6. Spelling. The names in the Family Tree may look horribly and inconsistently spelt, but this is because the spellings used are those found in the books, which are mostly the result of clerks’ ignorance plus our family’s illiteracy then. Or, if at all, this may illustrate the evolution of name spellings during a given time, although as a definitive historical guide in that regard, what can be said is that the only consistency is their inconsistency. For certain names, one may get the general style of spelling of a period, but at many other times, spelling looked to be simply the mood of the scribe on that day. (I give special mention to the use of “Y” as the first or last letter for a certain period, which have now been downgraded to the “I” (ex., Ygnacio, Ynes, Cuy)
7. Pronunciation Guide. We care for family and so, for the benefit of non-Philippine dialect-speaking family members, to whom all names here ARE foreign, I shall use Spanish diacritics, as I find them the best guide to pronunciation, particularly on accent on syllables, and so I have tried as best I could to place Spanish accents on first and family names. However, I must emphasize that those names are not written with such diacritical markings in Cebu or the Philippines, at present nor even on most of the original records. (ex. Román, Barceló, Bárcenas)
8. Dates of Birth and Baptisms. There were periods when the date of birth was not given in the parish Baptismal book. The record on the baptismal book would be like (translated) “baptized 18 of January 1800.” Thus our family tree Born column will only read Bapt 18-Jan-1800.
Most of the time however, the record would give out the age of the child at baptism, (ex., baptized 18 January 1800, 3 dias).
A mental note on this: A child born the same day of the baptism is said to be a day old. I reached this easy-enough conclusion because nowhere can be found “0 day old”. Thus, the “3 dias” above would mean the third day of the child and therefore, he or she was born 16 January. It’s the same method of reckoning to say Christ rose on the third day; Friday his death being the first and Sunday, the third.
But when the age given is 2 semanas or something similarly intractable to calculate, then only the Date of Baptism will be given in the Born column (ex., Bapt 3-Jan-1800) or else, the Born data will have only a month and year (ex., -Dec-1799).
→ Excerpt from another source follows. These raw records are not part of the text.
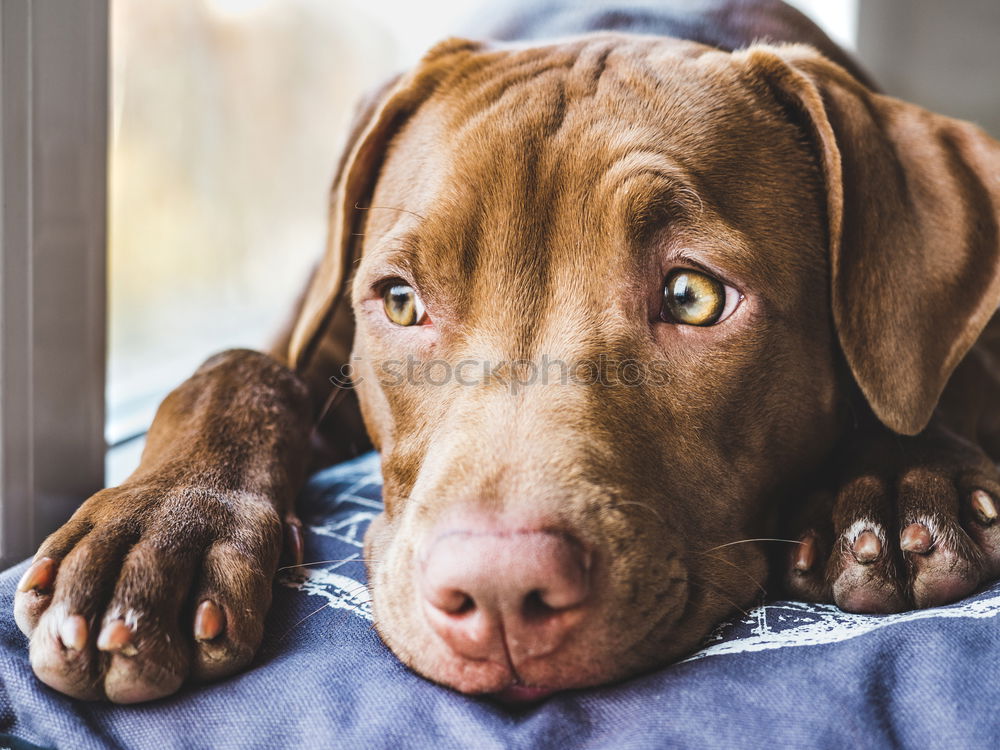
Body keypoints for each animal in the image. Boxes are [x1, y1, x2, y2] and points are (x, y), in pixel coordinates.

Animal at [13, 0, 1000, 704]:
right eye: (401, 303)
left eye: (694, 296)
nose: (496, 596)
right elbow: (237, 370)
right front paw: (161, 532)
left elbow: (928, 373)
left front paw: (900, 476)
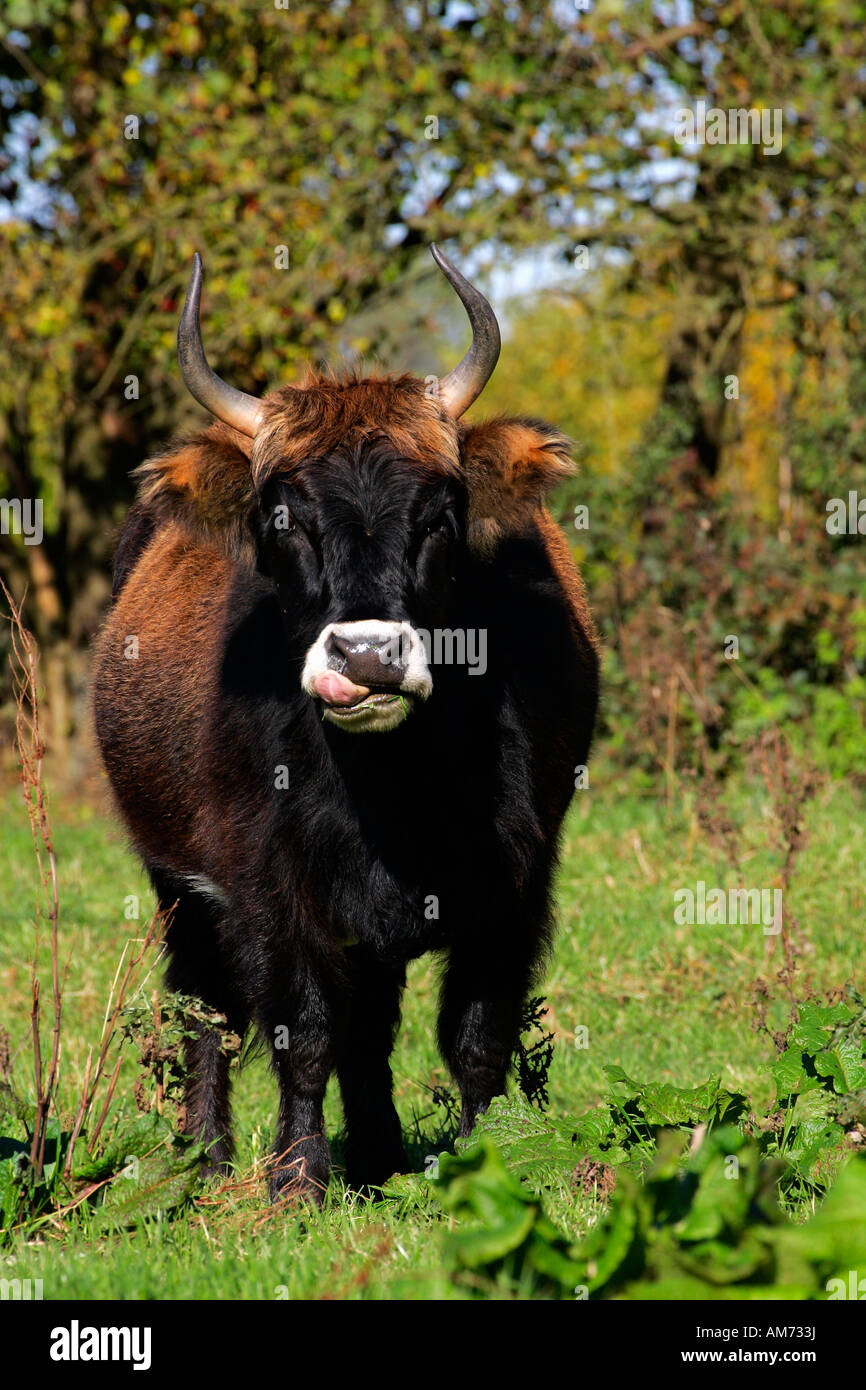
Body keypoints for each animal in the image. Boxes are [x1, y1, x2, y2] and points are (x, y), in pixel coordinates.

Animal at [93, 244, 594, 1200]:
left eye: (439, 514)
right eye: (283, 517)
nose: (367, 658)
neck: (396, 785)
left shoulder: (517, 877)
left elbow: (475, 1036)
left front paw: (483, 1158)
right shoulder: (267, 885)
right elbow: (305, 1032)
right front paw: (296, 1180)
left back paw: (377, 1149)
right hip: (176, 887)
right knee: (205, 1010)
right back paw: (206, 1160)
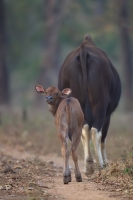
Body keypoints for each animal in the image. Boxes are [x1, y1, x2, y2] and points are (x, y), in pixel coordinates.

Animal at [58, 34, 121, 175]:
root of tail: (83, 51)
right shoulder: (108, 115)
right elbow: (103, 138)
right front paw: (105, 163)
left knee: (83, 129)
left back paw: (88, 165)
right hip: (100, 105)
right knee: (95, 131)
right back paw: (99, 165)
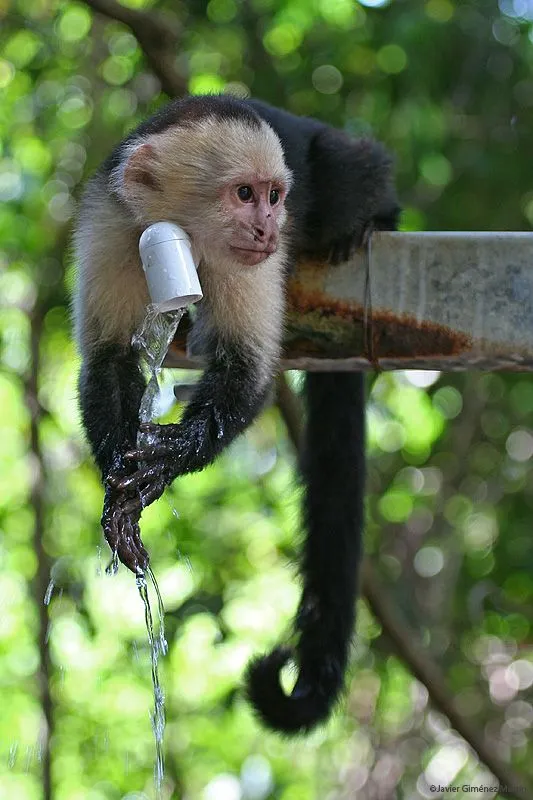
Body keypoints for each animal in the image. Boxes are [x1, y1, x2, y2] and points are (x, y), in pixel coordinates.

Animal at [71, 92, 400, 732]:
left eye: (273, 195)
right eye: (244, 194)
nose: (269, 225)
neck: (189, 234)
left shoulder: (250, 259)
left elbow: (248, 371)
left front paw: (162, 463)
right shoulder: (112, 224)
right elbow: (107, 359)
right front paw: (117, 482)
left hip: (335, 184)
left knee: (349, 169)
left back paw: (371, 218)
9. Deaths and Interments. Where the date of death is not indicated in the parish Burials book, the date of the burial will be used, but correspondingly noted (ex., “int. 1-Jan-1800”). Anyway, in the case of older records, and surely for the 19th century, the date of death would just be either the same day as the burial or just the day before. Presuming there was still no embalming practice at the time, so religious or cultural dictum notwithstanding, it would have made olfactory sense to bury the dead within 24 hours.